(DATASET EXTRACT begins)

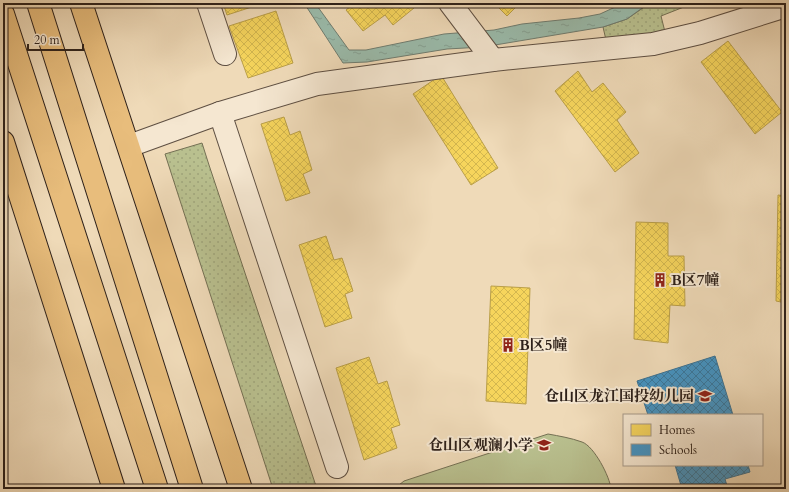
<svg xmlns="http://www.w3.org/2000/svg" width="789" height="492" font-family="Cardo,'Noto Serif SC',serif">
  <defs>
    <pattern id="grass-dots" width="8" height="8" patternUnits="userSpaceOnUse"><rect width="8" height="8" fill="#b9c08f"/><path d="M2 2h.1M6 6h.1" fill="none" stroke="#9fa57b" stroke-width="1.8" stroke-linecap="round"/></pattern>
    <pattern id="water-ripples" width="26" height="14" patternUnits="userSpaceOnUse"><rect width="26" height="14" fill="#9abbab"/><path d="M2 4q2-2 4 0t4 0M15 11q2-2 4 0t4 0" fill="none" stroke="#85a093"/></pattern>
    <pattern id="homes-cross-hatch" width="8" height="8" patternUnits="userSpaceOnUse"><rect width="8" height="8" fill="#f6d55c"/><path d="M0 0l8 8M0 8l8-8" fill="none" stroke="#d3b74f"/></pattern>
    <pattern id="schools-cross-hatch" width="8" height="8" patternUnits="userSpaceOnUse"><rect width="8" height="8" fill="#4393c3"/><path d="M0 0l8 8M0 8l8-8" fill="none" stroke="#38789e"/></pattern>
  </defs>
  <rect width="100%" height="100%" fill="#efdab8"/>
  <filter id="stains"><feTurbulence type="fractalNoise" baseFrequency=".005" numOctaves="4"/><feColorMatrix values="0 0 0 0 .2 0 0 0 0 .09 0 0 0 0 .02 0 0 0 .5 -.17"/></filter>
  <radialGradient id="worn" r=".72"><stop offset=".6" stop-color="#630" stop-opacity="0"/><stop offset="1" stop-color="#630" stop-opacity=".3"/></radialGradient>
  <g fill="url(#grass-dots)" stroke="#747054">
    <polygon points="650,3 694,3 661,16 666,36 606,40 603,27 627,19"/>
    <polygon points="202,143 209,165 317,489 273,489 165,154"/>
  </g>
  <path fill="#b9c08f" stroke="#747054" d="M548 434C559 436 571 438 582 442 594 446 610 477 611 489H394L404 481Z"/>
  <polygon fill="url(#water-ripples)" stroke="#6f7d71" points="304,3 315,3 349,50 366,50 444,34 494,30 522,24 579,18 600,14 624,3 649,3 627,19 603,27 483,47 447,49 367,62 343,63"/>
  <g fill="url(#homes-cross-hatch)" stroke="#ba9f48">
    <polygon points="223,3 264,3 227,15"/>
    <polygon points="355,3 410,3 414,8 393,25 385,15 363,31 346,10"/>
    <polygon points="494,3 520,3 507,16"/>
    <polygon points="276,11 293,63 248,78 229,26"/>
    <polygon points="728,41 782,112 755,134 701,62"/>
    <polygon points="578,71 592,92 603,83 626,112 617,120 639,153 615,172 555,91"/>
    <polygon points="441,75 498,168 471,185 413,94"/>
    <polygon points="284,117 290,135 300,131 312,170 303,174 310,193 286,201 261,124"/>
    <polygon points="778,195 786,196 786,303 776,301"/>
    <polygon points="636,222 668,223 668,256 684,256 685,306 670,305 668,343 634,339"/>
    <polygon points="326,236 334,260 342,258 353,291 345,294 352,318 325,327 299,245"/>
    <polygon points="491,286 530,288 526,404 486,401"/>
    <polygon points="369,357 378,384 387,381 400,425 391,428 397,448 364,460 336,368"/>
  </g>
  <g fill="url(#schools-cross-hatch)" stroke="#3d7190">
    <polygon points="715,356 733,415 648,415 637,381"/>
    <polygon points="675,465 748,465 750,472 725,479 728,489 682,489"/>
  </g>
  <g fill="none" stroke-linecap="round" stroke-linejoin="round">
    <defs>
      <g id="minor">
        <polyline points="208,3 225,54"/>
        <polyline points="450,3 493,60"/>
        <polyline points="220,113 337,467"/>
        <polyline points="129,146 220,113 317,84 493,60 653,44 700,33 786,6"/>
      </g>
      <g id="major">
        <polyline points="81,3 241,489"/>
        <polyline points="3,142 114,489"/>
      </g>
      <g id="highway">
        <polyline points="38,3 192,489"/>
        <polyline points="3,14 157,489"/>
      </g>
    </defs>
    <use href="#minor" stroke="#5e4f42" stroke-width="24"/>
    <use href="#major" stroke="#2e211a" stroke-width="24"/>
    <use href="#highway" stroke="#2e211a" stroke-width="24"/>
    <use href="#minor" stroke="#f5e7d1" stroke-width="22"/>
    <use href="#major" stroke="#e8bd7c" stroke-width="22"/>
    <use href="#highway" stroke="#e8bd7c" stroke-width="22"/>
  </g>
  <defs>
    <symbol id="building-bare" viewBox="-9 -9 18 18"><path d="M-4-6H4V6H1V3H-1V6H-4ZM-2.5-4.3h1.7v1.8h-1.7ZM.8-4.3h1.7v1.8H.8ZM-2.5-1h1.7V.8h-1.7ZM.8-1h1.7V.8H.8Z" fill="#8f2418" stroke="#f5e7d1" stroke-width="2.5" paint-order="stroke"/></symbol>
    <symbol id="school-bare" viewBox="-9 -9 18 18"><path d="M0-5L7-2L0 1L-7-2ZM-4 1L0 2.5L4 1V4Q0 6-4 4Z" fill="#8f2418" stroke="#f5e7d1" stroke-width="2.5" paint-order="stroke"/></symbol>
  </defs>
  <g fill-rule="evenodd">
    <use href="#building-bare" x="650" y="270" width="20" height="20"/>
    <use href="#building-bare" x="498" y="335" width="20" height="20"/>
    <use href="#school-bare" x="695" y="386" width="20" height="20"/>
    <use href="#school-bare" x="534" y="435" width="20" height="20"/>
  </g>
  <g text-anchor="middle" stroke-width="4" stroke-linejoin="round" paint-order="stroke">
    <g font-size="15" font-weight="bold" fill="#2e211a" stroke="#f5e7d1" text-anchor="start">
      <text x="671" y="285">B区7幢</text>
      <text x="519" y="350">B区5幢</text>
      <text x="694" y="401" text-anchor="end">仓山区龙江国投幼儿园</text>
      <text x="533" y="450" text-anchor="end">仓山区观澜小学</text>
    </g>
  </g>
  <rect width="789" height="492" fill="none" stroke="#efdab8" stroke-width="16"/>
  <rect x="4" y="4" width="781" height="484" fill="none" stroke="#2e211a" stroke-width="2"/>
  <rect x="8" y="8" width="773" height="476" fill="none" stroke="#2e211a"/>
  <rect x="623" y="414" width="140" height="52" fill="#f5e7d1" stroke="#a59888"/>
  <rect x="631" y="424" width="20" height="12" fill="#f6d55c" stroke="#a59888"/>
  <text x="659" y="434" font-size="12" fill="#2e211a">Homes</text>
  <rect x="631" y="444" width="20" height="12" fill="#4393c3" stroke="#a59888"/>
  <text x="659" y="454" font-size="12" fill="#2e211a">Schools</text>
  <path d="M28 44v6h55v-6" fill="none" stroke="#2e211a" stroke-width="2"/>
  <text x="34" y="44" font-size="12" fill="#2e211a" stroke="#f5e7d1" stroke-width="3" paint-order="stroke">20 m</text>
  <rect width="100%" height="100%" filter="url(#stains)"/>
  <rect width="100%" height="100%" fill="url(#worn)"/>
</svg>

(DATASET EXTRACT ends)

Return the data above in its exact wording, with none of the pictures.

SOLUTION FOR THIS PROBLEM:
<svg xmlns="http://www.w3.org/2000/svg" width="789" height="492" font-family="Cardo,'Noto Serif SC',serif">
  <defs>
    <pattern id="grass-dots" width="8" height="8" patternUnits="userSpaceOnUse"><rect width="8" height="8" fill="#b9c08f"/><path d="M2 2h.1M6 6h.1" fill="none" stroke="#9fa57b" stroke-width="1.8" stroke-linecap="round"/></pattern>
    <pattern id="water-ripples" width="26" height="14" patternUnits="userSpaceOnUse"><rect width="26" height="14" fill="#9abbab"/><path d="M2 4q2-2 4 0t4 0M15 11q2-2 4 0t4 0" fill="none" stroke="#85a093"/></pattern>
    <pattern id="homes-cross-hatch" width="8" height="8" patternUnits="userSpaceOnUse"><rect width="8" height="8" fill="#f6d55c"/><path d="M0 0l8 8M0 8l8-8" fill="none" stroke="#d3b74f"/></pattern>
    <pattern id="schools-cross-hatch" width="8" height="8" patternUnits="userSpaceOnUse"><rect width="8" height="8" fill="#4393c3"/><path d="M0 0l8 8M0 8l8-8" fill="none" stroke="#38789e"/></pattern>
  </defs>
  <rect width="100%" height="100%" fill="#efdab8"/>
  <filter id="stains"><feTurbulence type="fractalNoise" baseFrequency=".005" numOctaves="4"/><feColorMatrix values="0 0 0 0 .2 0 0 0 0 .09 0 0 0 0 .02 0 0 0 .5 -.17"/></filter>
  <radialGradient id="worn" r=".72"><stop offset=".6" stop-color="#630" stop-opacity="0"/><stop offset="1" stop-color="#630" stop-opacity=".3"/></radialGradient>
  <g fill="url(#grass-dots)" stroke="#747054">
    <polygon points="650,3 694,3 661,16 666,36 606,40 603,27 627,19"/>
    <polygon points="202,143 209,165 317,489 273,489 165,154"/>
  </g>
  <path fill="#b9c08f" stroke="#747054" d="M548 434C559 436 571 438 582 442 594 446 610 477 611 489H394L404 481Z"/>
  <polygon fill="url(#water-ripples)" stroke="#6f7d71" points="304,3 315,3 349,50 366,50 444,34 494,30 522,24 579,18 600,14 624,3 649,3 627,19 603,27 483,47 447,49 367,62 343,63"/>
  <g fill="url(#homes-cross-hatch)" stroke="#ba9f48">
    <polygon points="223,3 264,3 227,15"/>
    <polygon points="355,3 410,3 414,8 393,25 385,15 363,31 346,10"/>
    <polygon points="494,3 520,3 507,16"/>
    <polygon points="276,11 293,63 248,78 229,26"/>
    <polygon points="728,41 782,112 755,134 701,62"/>
    <polygon points="578,71 592,92 603,83 626,112 617,120 639,153 615,172 555,91"/>
    <polygon points="441,75 498,168 471,185 413,94"/>
    <polygon points="284,117 290,135 300,131 312,170 303,174 310,193 286,201 261,124"/>
    <polygon points="778,195 786,196 786,303 776,301"/>
    <polygon points="636,222 668,223 668,256 684,256 685,306 670,305 668,343 634,339"/>
    <polygon points="326,236 334,260 342,258 353,291 345,294 352,318 325,327 299,245"/>
    <polygon points="491,286 530,288 526,404 486,401"/>
    <polygon points="369,357 378,384 387,381 400,425 391,428 397,448 364,460 336,368"/>
  </g>
  <g fill="url(#schools-cross-hatch)" stroke="#3d7190">
    <polygon points="715,356 733,415 648,415 637,381"/>
    <polygon points="675,465 748,465 750,472 725,479 728,489 682,489"/>
  </g>
  <g fill="none" stroke-linecap="round" stroke-linejoin="round">
    <defs>
      <g id="minor">
        <polyline points="208,3 225,54"/>
        <polyline points="450,3 493,60"/>
        <polyline points="220,113 337,467"/>
        <polyline points="129,146 220,113 317,84 493,60 653,44 700,33 786,6"/>
      </g>
      <g id="major">
        <polyline points="81,3 241,489"/>
        <polyline points="3,142 114,489"/>
      </g>
      <g id="highway">
        <polyline points="38,3 192,489"/>
        <polyline points="3,14 157,489"/>
      </g>
    </defs>
    <use href="#minor" stroke="#5e4f42" stroke-width="24"/>
    <use href="#major" stroke="#2e211a" stroke-width="24"/>
    <use href="#highway" stroke="#2e211a" stroke-width="24"/>
    <use href="#minor" stroke="#f5e7d1" stroke-width="22"/>
    <use href="#major" stroke="#e8bd7c" stroke-width="22"/>
    <use href="#highway" stroke="#e8bd7c" stroke-width="22"/>
  </g>
  <defs>
    <symbol id="building-bare" viewBox="-9 -9 18 18"><path d="M-4-6H4V6H1V3H-1V6H-4ZM-2.5-4.3h1.7v1.8h-1.7ZM.8-4.3h1.7v1.8H.8ZM-2.5-1h1.7V.8h-1.7ZM.8-1h1.7V.8H.8Z" fill="#8f2418" stroke="#f5e7d1" stroke-width="2.5" paint-order="stroke"/></symbol>
    <symbol id="school-bare" viewBox="-9 -9 18 18"><path d="M0-5L7-2L0 1L-7-2ZM-4 1L0 2.5L4 1V4Q0 6-4 4Z" fill="#8f2418" stroke="#f5e7d1" stroke-width="2.5" paint-order="stroke"/></symbol>
  </defs>
  <g fill-rule="evenodd">
    <use href="#building-bare" x="650" y="270" width="20" height="20"/>
    <use href="#building-bare" x="498" y="335" width="20" height="20"/>
    <use href="#school-bare" x="695" y="386" width="20" height="20"/>
    <use href="#school-bare" x="534" y="435" width="20" height="20"/>
  </g>
  <g text-anchor="middle" stroke-width="4" stroke-linejoin="round" paint-order="stroke">
    <g font-size="15" font-weight="bold" fill="#2e211a" stroke="#f5e7d1" text-anchor="start">
      <text x="671" y="285">B区7幢</text>
      <text x="519" y="350">B区5幢</text>
      <text x="694" y="401" text-anchor="end">仓山区龙江国投幼儿园</text>
      <text x="533" y="450" text-anchor="end">仓山区观澜小学</text>
    </g>
  </g>
  <rect width="789" height="492" fill="none" stroke="#efdab8" stroke-width="16"/>
  <rect x="4" y="4" width="781" height="484" fill="none" stroke="#2e211a" stroke-width="2"/>
  <rect x="8" y="8" width="773" height="476" fill="none" stroke="#2e211a"/>
  <rect x="623" y="414" width="140" height="52" fill="#f5e7d1" stroke="#a59888"/>
  <rect x="631" y="424" width="20" height="12" fill="#f6d55c" stroke="#a59888"/>
  <text x="659" y="434" font-size="12" fill="#2e211a">Homes</text>
  <rect x="631" y="444" width="20" height="12" fill="#4393c3" stroke="#a59888"/>
  <text x="659" y="454" font-size="12" fill="#2e211a">Schools</text>
  <path d="M28 44v6h55v-6" fill="none" stroke="#2e211a" stroke-width="2"/>
  <text x="34" y="44" font-size="12" fill="#2e211a" stroke="#f5e7d1" stroke-width="3" paint-order="stroke">20 m</text>
  <rect width="100%" height="100%" filter="url(#stains)"/>
  <rect width="100%" height="100%" fill="url(#worn)"/>
</svg>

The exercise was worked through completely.